[Stored data]
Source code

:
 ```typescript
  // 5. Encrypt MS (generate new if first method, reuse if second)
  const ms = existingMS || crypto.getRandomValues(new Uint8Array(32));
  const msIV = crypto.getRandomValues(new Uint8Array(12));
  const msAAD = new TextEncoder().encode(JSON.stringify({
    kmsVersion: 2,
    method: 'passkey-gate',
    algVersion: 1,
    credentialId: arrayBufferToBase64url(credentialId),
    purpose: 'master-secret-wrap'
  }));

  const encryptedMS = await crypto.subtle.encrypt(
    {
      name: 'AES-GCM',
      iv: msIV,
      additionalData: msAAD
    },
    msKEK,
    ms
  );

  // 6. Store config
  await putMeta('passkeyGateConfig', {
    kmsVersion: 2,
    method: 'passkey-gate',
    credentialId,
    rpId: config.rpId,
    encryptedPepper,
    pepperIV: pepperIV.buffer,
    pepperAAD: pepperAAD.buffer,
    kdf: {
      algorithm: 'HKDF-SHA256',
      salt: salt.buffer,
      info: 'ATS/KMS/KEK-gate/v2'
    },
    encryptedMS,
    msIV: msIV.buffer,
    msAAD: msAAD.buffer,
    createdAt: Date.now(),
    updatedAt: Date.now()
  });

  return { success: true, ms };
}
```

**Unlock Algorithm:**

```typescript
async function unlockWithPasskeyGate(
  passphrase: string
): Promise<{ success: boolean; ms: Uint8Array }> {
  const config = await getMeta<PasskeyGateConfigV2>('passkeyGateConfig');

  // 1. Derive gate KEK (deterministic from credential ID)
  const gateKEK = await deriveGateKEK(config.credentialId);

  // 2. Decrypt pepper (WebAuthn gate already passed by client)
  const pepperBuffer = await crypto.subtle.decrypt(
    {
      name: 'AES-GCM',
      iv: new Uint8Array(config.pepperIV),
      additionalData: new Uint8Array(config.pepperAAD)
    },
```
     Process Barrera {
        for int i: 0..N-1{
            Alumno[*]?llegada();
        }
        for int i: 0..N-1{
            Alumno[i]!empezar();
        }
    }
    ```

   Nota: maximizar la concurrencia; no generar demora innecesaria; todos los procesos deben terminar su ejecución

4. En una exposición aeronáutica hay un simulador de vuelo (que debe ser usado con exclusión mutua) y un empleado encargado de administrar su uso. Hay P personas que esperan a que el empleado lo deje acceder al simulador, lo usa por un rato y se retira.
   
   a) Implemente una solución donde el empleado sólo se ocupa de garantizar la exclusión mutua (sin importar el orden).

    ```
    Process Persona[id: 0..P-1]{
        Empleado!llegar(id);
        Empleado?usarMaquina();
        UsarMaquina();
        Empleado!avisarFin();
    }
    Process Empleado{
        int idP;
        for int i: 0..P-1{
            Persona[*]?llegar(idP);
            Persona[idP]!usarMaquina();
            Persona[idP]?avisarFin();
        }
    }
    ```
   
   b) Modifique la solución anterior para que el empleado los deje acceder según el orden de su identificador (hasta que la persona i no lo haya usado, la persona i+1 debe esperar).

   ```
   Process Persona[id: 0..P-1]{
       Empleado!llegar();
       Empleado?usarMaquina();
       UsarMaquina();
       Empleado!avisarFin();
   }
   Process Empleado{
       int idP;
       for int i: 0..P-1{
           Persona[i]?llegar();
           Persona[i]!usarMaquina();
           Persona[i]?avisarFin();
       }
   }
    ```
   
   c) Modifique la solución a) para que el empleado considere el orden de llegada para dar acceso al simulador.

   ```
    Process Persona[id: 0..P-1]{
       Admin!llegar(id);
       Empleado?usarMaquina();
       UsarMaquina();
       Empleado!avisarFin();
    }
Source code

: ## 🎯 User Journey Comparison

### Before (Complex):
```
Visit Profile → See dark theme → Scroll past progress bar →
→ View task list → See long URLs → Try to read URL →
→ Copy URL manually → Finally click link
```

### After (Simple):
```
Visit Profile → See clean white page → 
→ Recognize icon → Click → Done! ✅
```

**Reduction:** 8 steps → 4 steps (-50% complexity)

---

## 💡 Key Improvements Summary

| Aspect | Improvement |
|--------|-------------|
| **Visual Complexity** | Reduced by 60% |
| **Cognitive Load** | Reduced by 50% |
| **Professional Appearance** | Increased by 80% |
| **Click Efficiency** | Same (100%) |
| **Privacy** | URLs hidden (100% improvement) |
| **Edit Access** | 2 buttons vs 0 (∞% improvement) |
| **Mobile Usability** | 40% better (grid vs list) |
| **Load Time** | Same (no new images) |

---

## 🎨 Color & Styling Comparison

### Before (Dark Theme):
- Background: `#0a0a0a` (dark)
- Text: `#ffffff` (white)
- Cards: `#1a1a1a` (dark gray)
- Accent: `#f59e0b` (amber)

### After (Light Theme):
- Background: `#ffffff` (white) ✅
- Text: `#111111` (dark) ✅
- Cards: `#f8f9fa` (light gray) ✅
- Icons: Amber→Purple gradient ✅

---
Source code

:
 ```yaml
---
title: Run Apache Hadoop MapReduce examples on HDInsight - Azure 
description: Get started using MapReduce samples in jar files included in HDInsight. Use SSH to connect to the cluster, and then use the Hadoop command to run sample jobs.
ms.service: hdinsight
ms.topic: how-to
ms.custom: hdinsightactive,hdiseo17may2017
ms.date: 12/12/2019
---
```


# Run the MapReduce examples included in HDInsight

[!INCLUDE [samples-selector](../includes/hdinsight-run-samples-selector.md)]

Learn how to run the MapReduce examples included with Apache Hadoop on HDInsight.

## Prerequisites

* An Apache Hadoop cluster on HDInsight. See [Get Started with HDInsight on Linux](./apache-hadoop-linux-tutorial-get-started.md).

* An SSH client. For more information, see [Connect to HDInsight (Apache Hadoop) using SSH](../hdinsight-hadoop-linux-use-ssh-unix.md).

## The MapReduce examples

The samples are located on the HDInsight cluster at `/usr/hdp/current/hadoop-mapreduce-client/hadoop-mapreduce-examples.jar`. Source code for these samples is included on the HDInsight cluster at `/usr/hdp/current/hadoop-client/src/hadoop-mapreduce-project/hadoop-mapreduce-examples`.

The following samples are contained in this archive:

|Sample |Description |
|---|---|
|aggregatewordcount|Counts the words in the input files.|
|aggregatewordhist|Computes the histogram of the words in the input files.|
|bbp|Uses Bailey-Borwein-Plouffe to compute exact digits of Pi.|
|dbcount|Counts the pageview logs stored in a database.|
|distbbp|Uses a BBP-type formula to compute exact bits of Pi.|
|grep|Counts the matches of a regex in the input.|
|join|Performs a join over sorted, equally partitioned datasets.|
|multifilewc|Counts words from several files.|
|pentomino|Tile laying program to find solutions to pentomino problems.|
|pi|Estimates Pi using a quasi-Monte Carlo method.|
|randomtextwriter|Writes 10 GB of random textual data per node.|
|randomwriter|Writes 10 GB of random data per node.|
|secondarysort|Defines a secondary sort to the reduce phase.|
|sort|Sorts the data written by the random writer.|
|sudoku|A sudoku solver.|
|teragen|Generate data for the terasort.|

### Assignment
Make an exact copy of all the lines above.

### Response to the exercise
Source code

:
 ```typescript
  // 5. Encrypt MS (generate new if first method, reuse if second)
  const ms = existingMS || crypto.getRandomValues(new Uint8Array(32));
  const msIV = crypto.getRandomValues(new Uint8Array(12));
  const msAAD = new TextEncoder().encode(JSON.stringify({
    kmsVersion: 2,
    method: 'passkey-gate',
    algVersion: 1,
    credentialId: arrayBufferToBase64url(credentialId),
    purpose: 'master-secret-wrap'
  }));

  const encryptedMS = await crypto.subtle.encrypt(
    {
      name: 'AES-GCM',
      iv: msIV,
      additionalData: msAAD
    },
    msKEK,
    ms
  );

  // 6. Store config
  await putMeta('passkeyGateConfig', {
    kmsVersion: 2,
    method: 'passkey-gate',
    credentialId,
    rpId: config.rpId,
    encryptedPepper,
    pepperIV: pepperIV.buffer,
    pepperAAD: pepperAAD.buffer,
    kdf: {
      algorithm: 'HKDF-SHA256',
      salt: salt.buffer,
      info: 'ATS/KMS/KEK-gate/v2'
    },
    encryptedMS,
    msIV: msIV.buffer,
    msAAD: msAAD.buffer,
    createdAt: Date.now(),
    updatedAt: Date.now()
  });

  return { success: true, ms };
}
```

**Unlock Algorithm:**

```typescript
async function unlockWithPasskeyGate(
  passphrase: string
): Promise<{ success: boolean; ms: Uint8Array }> {
  const config = await getMeta<PasskeyGateConfigV2>('passkeyGateConfig');

  // 1. Derive gate KEK (deterministic from credential ID)
  const gateKEK = await deriveGateKEK(config.credentialId);

  // 2. Decrypt pepper (WebAuthn gate already passed by client)
  const pepperBuffer = await crypto.subtle.decrypt(
    {
      name: 'AES-GCM',
      iv: new Uint8Array(config.pepperIV),
      additionalData: new Uint8Array(config.pepperAAD)
    },
```
     Process Barrera {
        for int i: 0..N-1{
            Alumno[*]?llegada();
        }
        for int i: 0..N-1{
            Alumno[i]!empezar();
        }
    }
    ```

   Nota: maximizar la concurrencia; no generar demora innecesaria; todos los procesos deben terminar su ejecución

4. En una exposición aeronáutica hay un simulador de vuelo (que debe ser usado con exclusión mutua) y un empleado encargado de administrar su uso. Hay P personas que esperan a que el empleado lo deje acceder al simulador, lo usa por un rato y se retira.
   
   a) Implemente una solución donde el empleado sólo se ocupa de garantizar la exclusión mutua (sin importar el orden).

    ```
    Process Persona[id: 0..P-1]{
        Empleado!llegar(id);
        Empleado?usarMaquina();
        UsarMaquina();
        Empleado!avisarFin();
    }
    Process Empleado{
        int idP;
        for int i: 0..P-1{
            Persona[*]?llegar(idP);
            Persona[idP]!usarMaquina();
            Persona[idP]?avisarFin();
        }
    }
    ```
   
   b) Modifique la solución anterior para que el empleado los deje acceder según el orden de su identificador (hasta que la persona i no lo haya usado, la persona i+1 debe esperar).

   ```
   Process Persona[id: 0..P-1]{
       Empleado!llegar();
       Empleado?usarMaquina();
       UsarMaquina();
       Empleado!avisarFin();
   }
   Process Empleado{
       int idP;
       for int i: 0..P-1{
           Persona[i]?llegar();
           Persona[i]!usarMaquina();
           Persona[i]?avisarFin();
       }
   }
    ```
   
   c) Modifique la solución a) para que el empleado considere el orden de llegada para dar acceso al simulador.

   ```
    Process Persona[id: 0..P-1]{
       Admin!llegar(id);
       Empleado?usarMaquina();
       UsarMaquina();
       Empleado!avisarFin();
    }
Source code

: ## 🎯 User Journey Comparison

### Before (Complex):
```
Visit Profile → See dark theme → Scroll past progress bar →
→ View task list → See long URLs → Try to read URL →
→ Copy URL manually → Finally click link
```

### After (Simple):
```
Visit Profile → See clean white page → 
→ Recognize icon → Click → Done! ✅
```

**Reduction:** 8 steps → 4 steps (-50% complexity)

---

## 💡 Key Improvements Summary

| Aspect | Improvement |
|--------|-------------|
| **Visual Complexity** | Reduced by 60% |
| **Cognitive Load** | Reduced by 50% |
| **Professional Appearance** | Increased by 80% |
| **Click Efficiency** | Same (100%) |
| **Privacy** | URLs hidden (100% improvement) |
| **Edit Access** | 2 buttons vs 0 (∞% improvement) |
| **Mobile Usability** | 40% better (grid vs list) |
| **Load Time** | Same (no new images) |

---

## 🎨 Color & Styling Comparison

### Before (Dark Theme):
- Background: `#0a0a0a` (dark)
- Text: `#ffffff` (white)
- Cards: `#1a1a1a` (dark gray)
- Accent: `#f59e0b` (amber)

### After (Light Theme):
- Background: `#ffffff` (white) ✅
- Text: `#111111` (dark) ✅
- Cards: `#f8f9fa` (light gray) ✅
- Icons: Amber→Purple gradient ✅

---
Source code

:
 ```yaml
---
title: Run Apache Hadoop MapReduce examples on HDInsight - Azure 
description: Get started using MapReduce samples in jar files included in HDInsight. Use SSH to connect to the cluster, and then use the Hadoop command to run sample jobs.
ms.service: hdinsight
ms.topic: how-to
ms.custom: hdinsightactive,hdiseo17may2017
ms.date: 12/12/2019
---
```


# Run the MapReduce examples included in HDInsight

[!INCLUDE [samples-selector](../includes/hdinsight-run-samples-selector.md)]

Learn how to run the MapReduce examples included with Apache Hadoop on HDInsight.

## Prerequisites

* An Apache Hadoop cluster on HDInsight. See [Get Started with HDInsight on Linux](./apache-hadoop-linux-tutorial-get-started.md).

* An SSH client. For more information, see [Connect to HDInsight (Apache Hadoop) using SSH](../hdinsight-hadoop-linux-use-ssh-unix.md).

## The MapReduce examples

The samples are located on the HDInsight cluster at `/usr/hdp/current/hadoop-mapreduce-client/hadoop-mapreduce-examples.jar`. Source code for these samples is included on the HDInsight cluster at `/usr/hdp/current/hadoop-client/src/hadoop-mapreduce-project/hadoop-mapreduce-examples`.

The following samples are contained in this archive:

|Sample |Description |
|---|---|
|aggregatewordcount|Counts the words in the input files.|
|aggregatewordhist|Computes the histogram of the words in the input files.|
|bbp|Uses Bailey-Borwein-Plouffe to compute exact digits of Pi.|
|dbcount|Counts the pageview logs stored in a database.|
|distbbp|Uses a BBP-type formula to compute exact bits of Pi.|
|grep|Counts the matches of a regex in the input.|
|join|Performs a join over sorted, equally partitioned datasets.|
|multifilewc|Counts words from several files.|
|pentomino|Tile laying program to find solutions to pentomino problems.|
|pi|Estimates Pi using a quasi-Monte Carlo method.|
|randomtextwriter|Writes 10 GB of random textual data per node.|
|randomwriter|Writes 10 GB of random data per node.|
|secondarysort|Defines a secondary sort to the reduce phase.|
|sort|Sorts the data written by the random writer.|
|sudoku|A sudoku solver.|
|teragen|Generate data for the terasort.|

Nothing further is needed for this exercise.